### Excerpted passage
──────────

Should I resubmit with a clean dt-check using the latest dtschema?

***********
However, I get:
warning: ignoring duplicate '$id' value 
'http://devicetree.org/schemas/reserved-memory/framebuffer.yaml#
warning: ignoring duplicate '$id' value 
'http://devicetree.org/schemas/reserved-memory/memory-region.yaml#
warning: ignoring duplicate '$id' value 
'http://devicetree.org/schemas/reserved-memory/shared-dma-pool.yaml#
warning: ignoring duplicate '$id' value 
'http://devicetree.org/schemas/reserved-memory/reserved-memory.yaml

Above warnings disappears when switching to:
pip3 show dtschema
Name: dtschema
Version: 2023.7

The above YAMLs seem to be duplicated in dtschema's latest version.

──────────

### Data supplied
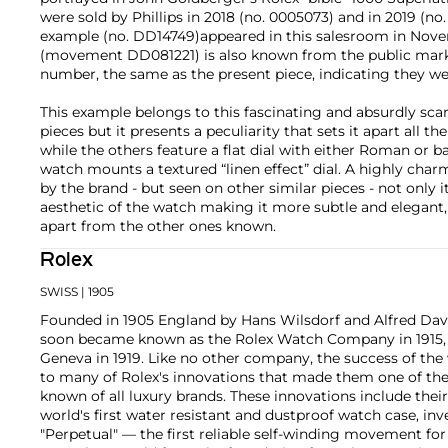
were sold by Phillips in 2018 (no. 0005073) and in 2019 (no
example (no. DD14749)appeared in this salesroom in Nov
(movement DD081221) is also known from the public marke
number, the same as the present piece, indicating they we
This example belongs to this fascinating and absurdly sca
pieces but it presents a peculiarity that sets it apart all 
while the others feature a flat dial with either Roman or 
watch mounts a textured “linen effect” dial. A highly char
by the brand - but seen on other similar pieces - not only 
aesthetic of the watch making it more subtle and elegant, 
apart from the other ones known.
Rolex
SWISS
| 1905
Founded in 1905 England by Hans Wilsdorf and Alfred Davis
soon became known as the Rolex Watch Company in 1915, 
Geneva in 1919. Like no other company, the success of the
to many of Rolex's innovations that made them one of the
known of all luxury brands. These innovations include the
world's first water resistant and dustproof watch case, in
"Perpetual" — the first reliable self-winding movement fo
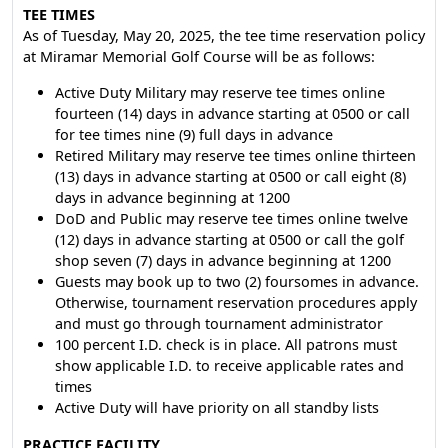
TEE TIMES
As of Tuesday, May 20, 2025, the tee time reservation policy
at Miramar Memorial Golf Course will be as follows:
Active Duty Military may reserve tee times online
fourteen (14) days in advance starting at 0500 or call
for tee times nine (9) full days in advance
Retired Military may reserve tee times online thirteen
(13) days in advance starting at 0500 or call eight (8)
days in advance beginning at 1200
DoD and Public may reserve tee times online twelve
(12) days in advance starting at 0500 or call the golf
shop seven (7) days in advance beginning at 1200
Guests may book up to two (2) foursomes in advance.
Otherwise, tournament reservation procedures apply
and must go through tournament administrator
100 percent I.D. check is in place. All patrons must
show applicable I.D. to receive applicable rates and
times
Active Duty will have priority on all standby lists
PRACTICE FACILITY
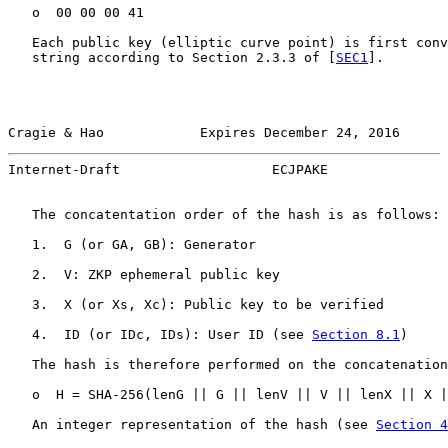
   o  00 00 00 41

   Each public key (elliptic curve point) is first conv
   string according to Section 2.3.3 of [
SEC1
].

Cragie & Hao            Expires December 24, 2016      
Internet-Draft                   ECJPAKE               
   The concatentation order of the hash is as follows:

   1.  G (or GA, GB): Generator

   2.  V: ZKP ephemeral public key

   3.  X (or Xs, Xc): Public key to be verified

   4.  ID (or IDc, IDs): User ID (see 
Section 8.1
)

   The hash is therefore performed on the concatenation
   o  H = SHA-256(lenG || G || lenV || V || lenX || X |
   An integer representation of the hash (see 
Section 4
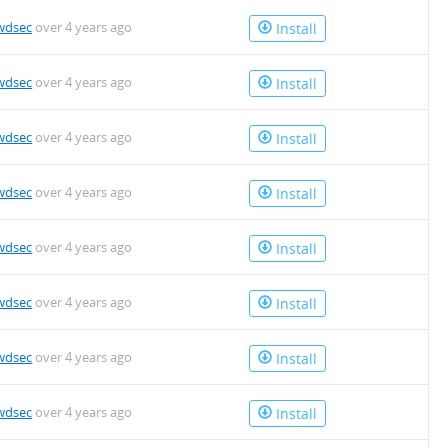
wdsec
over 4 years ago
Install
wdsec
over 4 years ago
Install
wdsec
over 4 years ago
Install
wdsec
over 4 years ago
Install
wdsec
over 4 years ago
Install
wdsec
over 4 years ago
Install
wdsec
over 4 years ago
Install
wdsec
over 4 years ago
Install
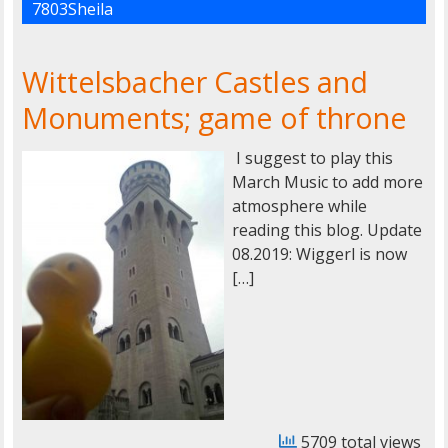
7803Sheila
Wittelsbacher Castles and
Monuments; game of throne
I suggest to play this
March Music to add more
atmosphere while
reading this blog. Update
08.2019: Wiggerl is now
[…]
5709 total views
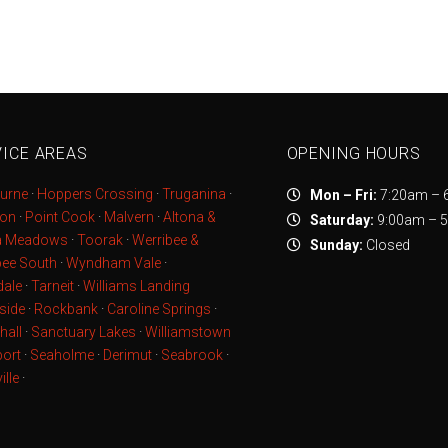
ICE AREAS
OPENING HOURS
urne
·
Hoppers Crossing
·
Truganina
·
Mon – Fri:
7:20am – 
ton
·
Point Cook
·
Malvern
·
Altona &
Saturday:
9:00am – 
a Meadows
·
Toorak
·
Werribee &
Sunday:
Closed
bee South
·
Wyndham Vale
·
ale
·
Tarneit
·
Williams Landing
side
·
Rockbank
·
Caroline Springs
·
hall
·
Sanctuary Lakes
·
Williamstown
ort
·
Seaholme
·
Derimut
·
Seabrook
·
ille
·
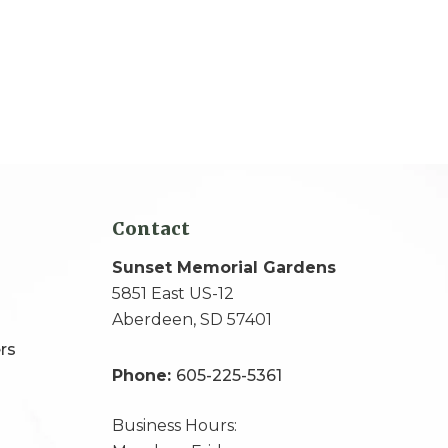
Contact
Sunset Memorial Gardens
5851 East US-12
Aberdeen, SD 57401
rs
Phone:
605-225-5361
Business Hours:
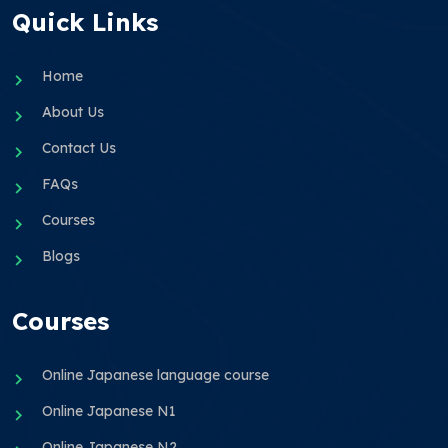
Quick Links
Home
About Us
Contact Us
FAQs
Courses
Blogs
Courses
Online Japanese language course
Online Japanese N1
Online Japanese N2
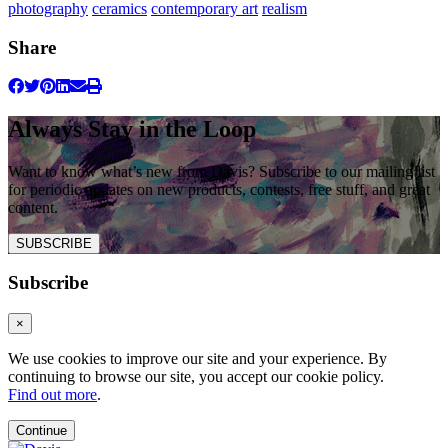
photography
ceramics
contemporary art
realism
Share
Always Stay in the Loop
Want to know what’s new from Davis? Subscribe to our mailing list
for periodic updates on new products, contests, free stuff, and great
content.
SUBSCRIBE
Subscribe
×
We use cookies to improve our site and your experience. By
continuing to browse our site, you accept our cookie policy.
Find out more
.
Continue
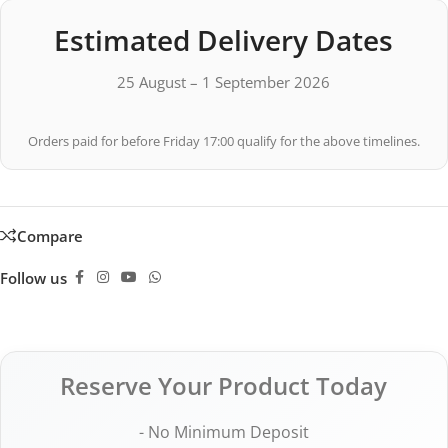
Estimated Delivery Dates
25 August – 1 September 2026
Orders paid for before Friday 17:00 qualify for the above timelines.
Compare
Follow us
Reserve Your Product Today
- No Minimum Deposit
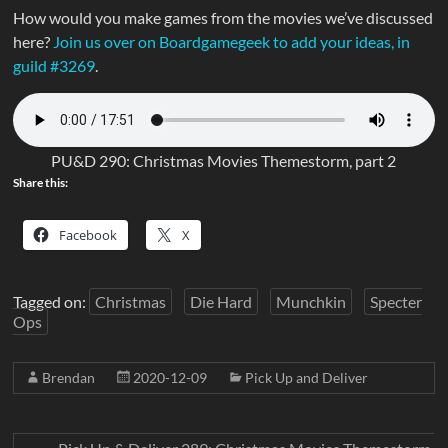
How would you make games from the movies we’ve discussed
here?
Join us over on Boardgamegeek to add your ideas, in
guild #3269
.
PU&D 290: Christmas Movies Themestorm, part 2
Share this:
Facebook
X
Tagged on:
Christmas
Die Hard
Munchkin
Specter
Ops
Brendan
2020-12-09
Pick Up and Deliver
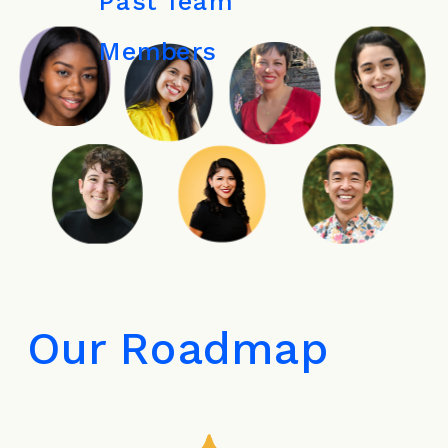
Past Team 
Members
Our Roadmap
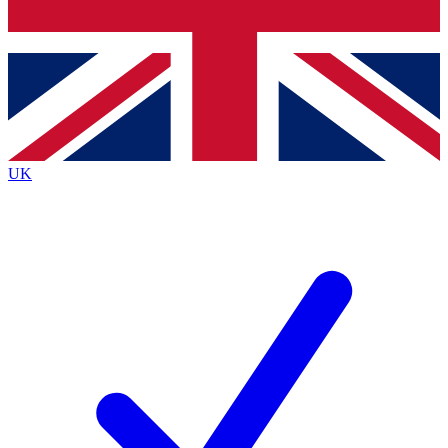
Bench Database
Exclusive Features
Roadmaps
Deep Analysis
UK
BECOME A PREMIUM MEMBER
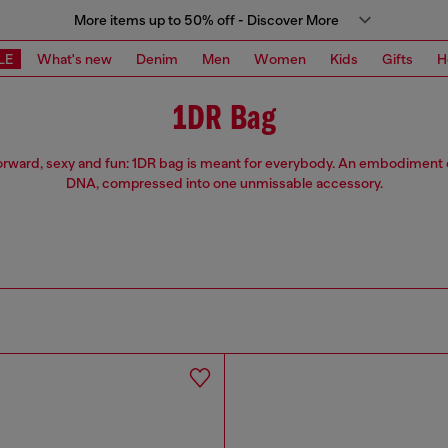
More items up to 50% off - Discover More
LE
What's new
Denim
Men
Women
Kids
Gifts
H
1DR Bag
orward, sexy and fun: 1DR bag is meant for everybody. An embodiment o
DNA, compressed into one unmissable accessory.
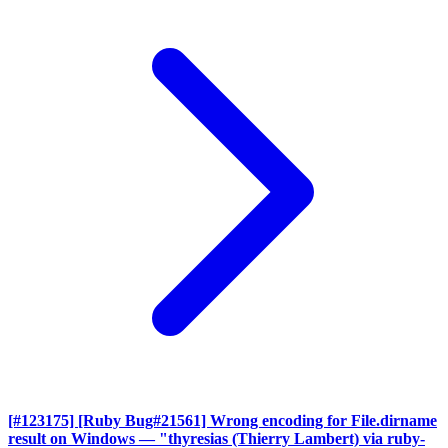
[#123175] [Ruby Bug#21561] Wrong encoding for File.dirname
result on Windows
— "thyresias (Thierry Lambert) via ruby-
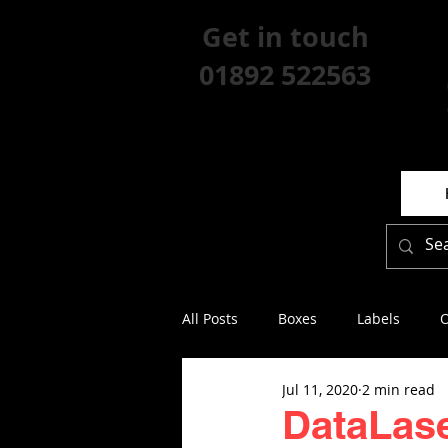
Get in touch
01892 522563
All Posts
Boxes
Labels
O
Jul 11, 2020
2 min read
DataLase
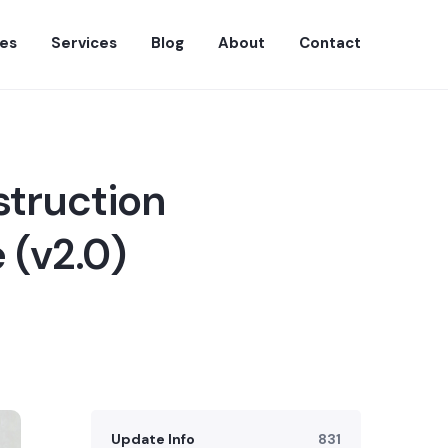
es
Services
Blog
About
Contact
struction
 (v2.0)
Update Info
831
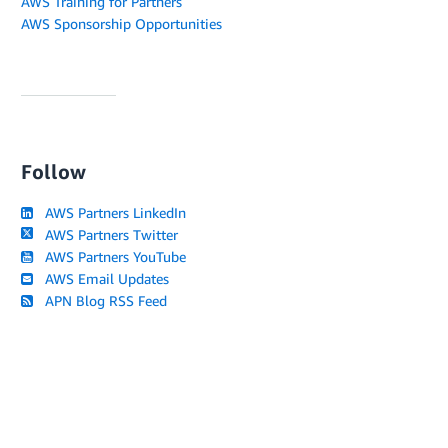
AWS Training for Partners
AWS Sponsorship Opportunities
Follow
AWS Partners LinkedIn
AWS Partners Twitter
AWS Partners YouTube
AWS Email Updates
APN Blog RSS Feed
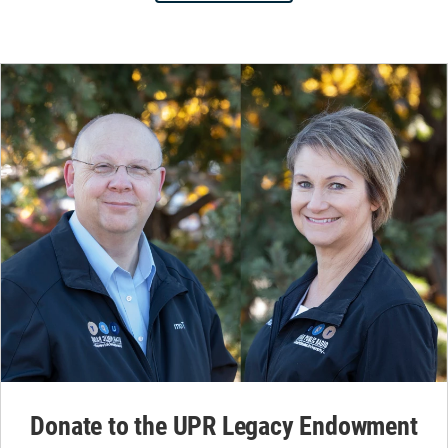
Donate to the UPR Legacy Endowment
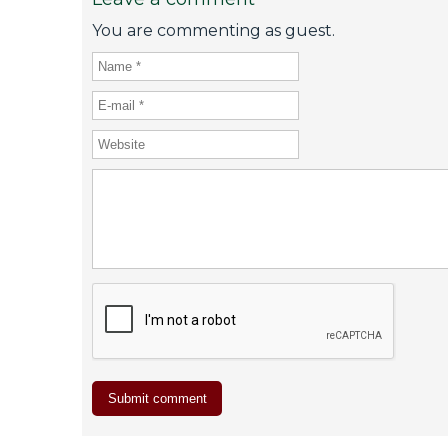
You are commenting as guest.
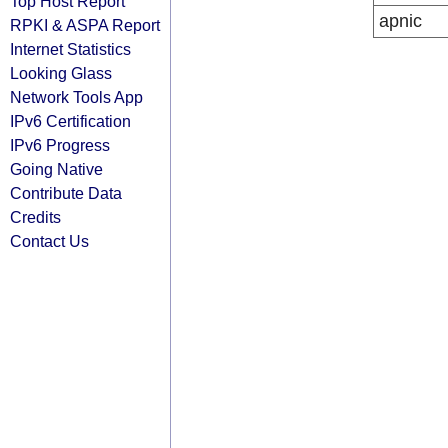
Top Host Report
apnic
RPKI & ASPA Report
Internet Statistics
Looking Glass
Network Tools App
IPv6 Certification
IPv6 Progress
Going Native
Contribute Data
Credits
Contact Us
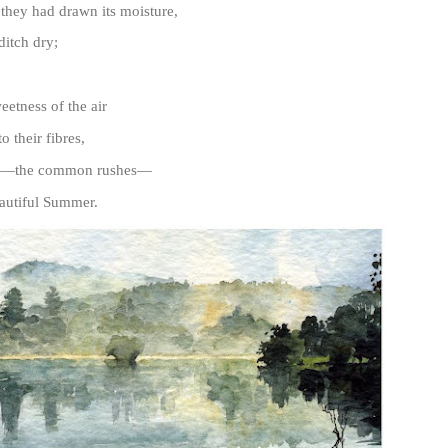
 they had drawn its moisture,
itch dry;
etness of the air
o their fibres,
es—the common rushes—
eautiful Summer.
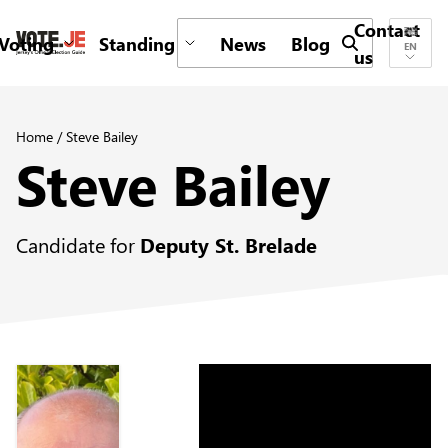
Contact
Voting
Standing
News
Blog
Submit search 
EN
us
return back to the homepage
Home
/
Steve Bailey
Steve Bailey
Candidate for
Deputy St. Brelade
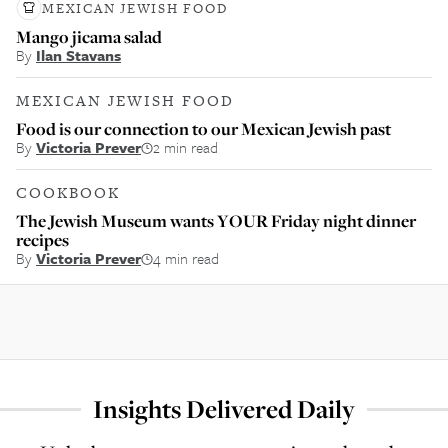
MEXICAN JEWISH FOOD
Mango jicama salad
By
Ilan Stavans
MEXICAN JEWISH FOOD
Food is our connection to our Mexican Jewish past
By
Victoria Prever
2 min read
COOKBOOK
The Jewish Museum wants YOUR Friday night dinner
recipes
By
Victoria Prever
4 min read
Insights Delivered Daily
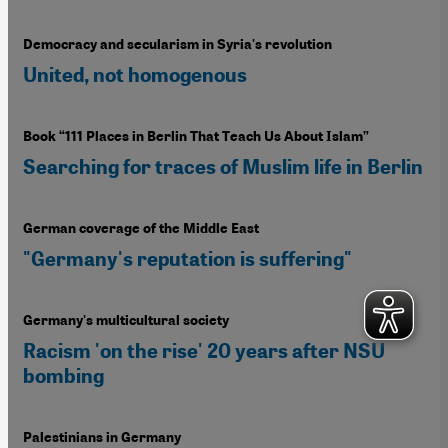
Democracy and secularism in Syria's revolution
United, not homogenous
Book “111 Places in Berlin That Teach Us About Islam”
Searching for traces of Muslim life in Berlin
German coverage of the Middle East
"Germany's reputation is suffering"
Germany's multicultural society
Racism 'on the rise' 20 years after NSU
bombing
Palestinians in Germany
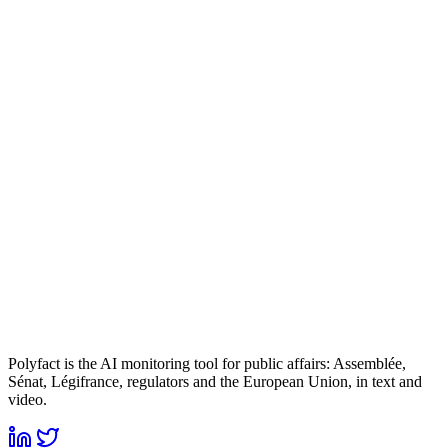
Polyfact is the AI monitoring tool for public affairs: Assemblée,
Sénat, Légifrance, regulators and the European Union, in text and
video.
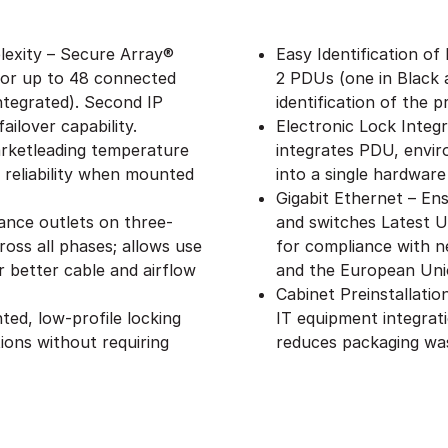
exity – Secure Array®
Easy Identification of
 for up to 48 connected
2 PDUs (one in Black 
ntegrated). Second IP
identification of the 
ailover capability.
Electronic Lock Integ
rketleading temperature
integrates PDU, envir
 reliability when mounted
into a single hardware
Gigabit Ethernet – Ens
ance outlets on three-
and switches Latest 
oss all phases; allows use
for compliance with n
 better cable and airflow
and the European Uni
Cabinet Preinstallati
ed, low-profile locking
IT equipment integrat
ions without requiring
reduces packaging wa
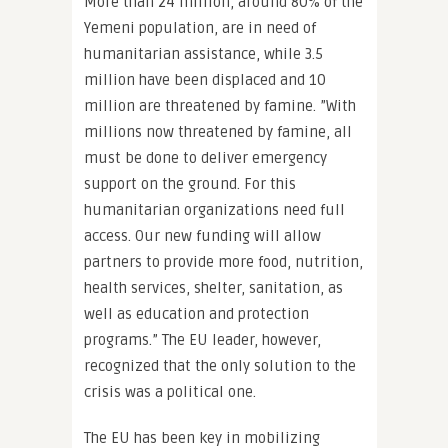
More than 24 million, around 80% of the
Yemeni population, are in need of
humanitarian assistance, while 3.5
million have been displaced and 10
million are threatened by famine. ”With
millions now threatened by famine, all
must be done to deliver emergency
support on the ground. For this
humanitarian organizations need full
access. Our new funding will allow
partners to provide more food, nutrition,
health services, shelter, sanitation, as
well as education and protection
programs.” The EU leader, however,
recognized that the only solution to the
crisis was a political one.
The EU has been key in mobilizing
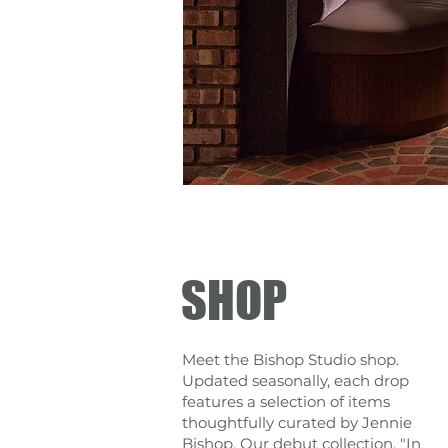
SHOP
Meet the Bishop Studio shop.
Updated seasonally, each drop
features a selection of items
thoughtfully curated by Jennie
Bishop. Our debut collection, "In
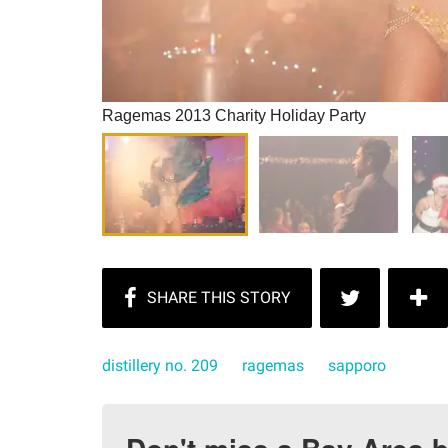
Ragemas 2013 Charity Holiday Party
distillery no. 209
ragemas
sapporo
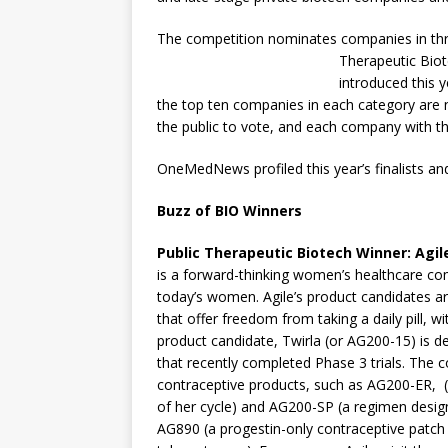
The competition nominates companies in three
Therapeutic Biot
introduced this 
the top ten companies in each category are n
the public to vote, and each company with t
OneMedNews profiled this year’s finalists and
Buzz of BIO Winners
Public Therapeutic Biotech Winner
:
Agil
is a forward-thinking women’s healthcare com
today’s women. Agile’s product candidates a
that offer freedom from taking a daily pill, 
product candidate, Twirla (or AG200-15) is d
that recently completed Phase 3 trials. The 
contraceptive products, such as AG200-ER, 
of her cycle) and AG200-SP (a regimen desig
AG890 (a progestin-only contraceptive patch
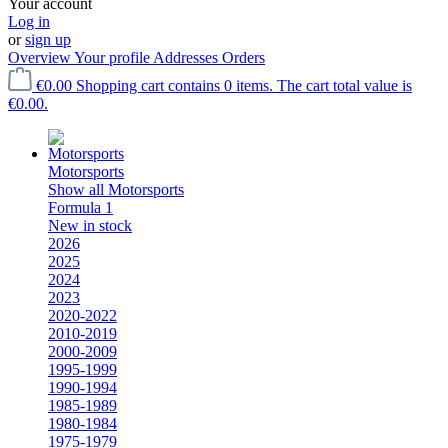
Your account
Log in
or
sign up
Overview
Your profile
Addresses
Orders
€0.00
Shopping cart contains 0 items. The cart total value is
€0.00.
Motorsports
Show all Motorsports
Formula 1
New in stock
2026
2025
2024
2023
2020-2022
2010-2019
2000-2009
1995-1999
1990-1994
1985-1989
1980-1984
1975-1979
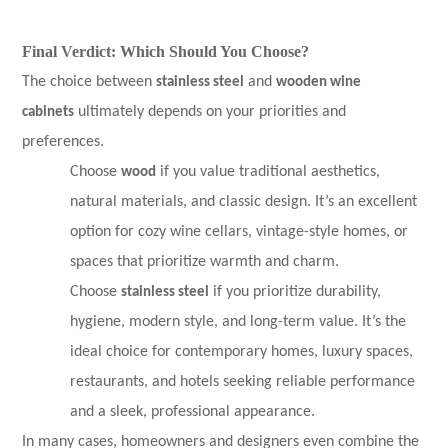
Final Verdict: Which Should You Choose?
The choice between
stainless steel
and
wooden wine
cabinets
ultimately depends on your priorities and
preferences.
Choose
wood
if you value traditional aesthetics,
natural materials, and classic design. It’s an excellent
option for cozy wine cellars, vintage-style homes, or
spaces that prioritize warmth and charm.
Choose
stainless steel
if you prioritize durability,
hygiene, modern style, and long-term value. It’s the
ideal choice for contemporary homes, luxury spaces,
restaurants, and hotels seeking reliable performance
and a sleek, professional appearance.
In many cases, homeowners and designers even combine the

──────────

### Work instructions
1/ Answer these from the passage on dtschema warnings:
(a) Which value does every warning say is being ignored as a duplicate?
(b) What command is shown for checking dtschema?
(c) Which dtschema version makes the warnings disappear?
2/ Format the rows from the line with "to be verified" up to and including the line with "Online Japanese N2" as a numbered list, skipping blank lines. Leave the pictures out.

### Results for the exercise
1/
(a) '$id'
(b) pip3 show dtschema
(c) 2023.7

2/
1.    3.  X (or Xs, Xc): Public key to be verified
2.    4.  ID (or IDc, IDs): User ID (see 
3. Section 8.1
4. )
5.    The hash is therefore performed on the concatenation
6.    o  H = SHA-256(lenG || G || lenV || V || lenX || X |
7.    An integer representation of the hash (see 
8. Section 4
9. wdsec
10. over 4 years ago
11. Install
12. wdsec
13. over 4 years ago
14. Install
15. wdsec
16. over 4 years ago
17. Install
18. wdsec
19. over 4 years ago
20. Install
21. wdsec
22. over 4 years ago
23. Install
24. wdsec
25. over 4 years ago
26. Install
27. wdsec
28. over 4 years ago
29. Install
30. wdsec
31. over 4 years ago
32. Install
33. 7803Sheila
34. Wittelsbacher Castles and
35. Monuments; game of throne
36. I suggest to play this
37. March Music to add more
38. atmosphere while
39. reading this blog. Update
40. 08.2019: Wiggerl is now
41. […]
42. 5709 total views
43. ICE AREAS
44. OPENING HOURS
45. urne
46. ·
47. Hoppers Crossing
48. ·
49. Truganina
50. ·
51. Mon – Fri:
52. 7:20am – 
53. ton
54. ·
55. Point Cook
56. ·
57. Malvern
58. ·
59. Altona &
60. Saturday:
61. 9:00am – 
62. a Meadows
63. ·
64. Toorak
65. ·
66. Werribee &
67. Sunday:
68. Closed
69. bee South
70. ·
71. Wyndham Vale
72. ·
73. ale
74. ·
75. Tarneit
76. ·
77. Williams Landing
78. side
79. ·
80. Rockbank
81. ·
82. Caroline Springs
83. ·
84. hall
85. ·
86. Sanctuary Lakes
87. ·
88. Williamstown
89. ort
90. ·
91. Seaholme
92. ·
93. Derimut
94. ·
95. Seabrook
96. ·
97. ille
98. ·
99. Contact
100. Sunset Memorial Gardens
101. 5851 East US-12
102. Aberdeen, SD 57401
103. rs
104. Phone:
105. 605-225-5361
106. Business Hours:
107. Quick Links
108. Home
109. About Us
110. Contact Us
111. FAQs
112. Courses
113. Blogs
114. Courses
115. Online Japanese language course
116. Online Japanese N1
117. Online Japanese N2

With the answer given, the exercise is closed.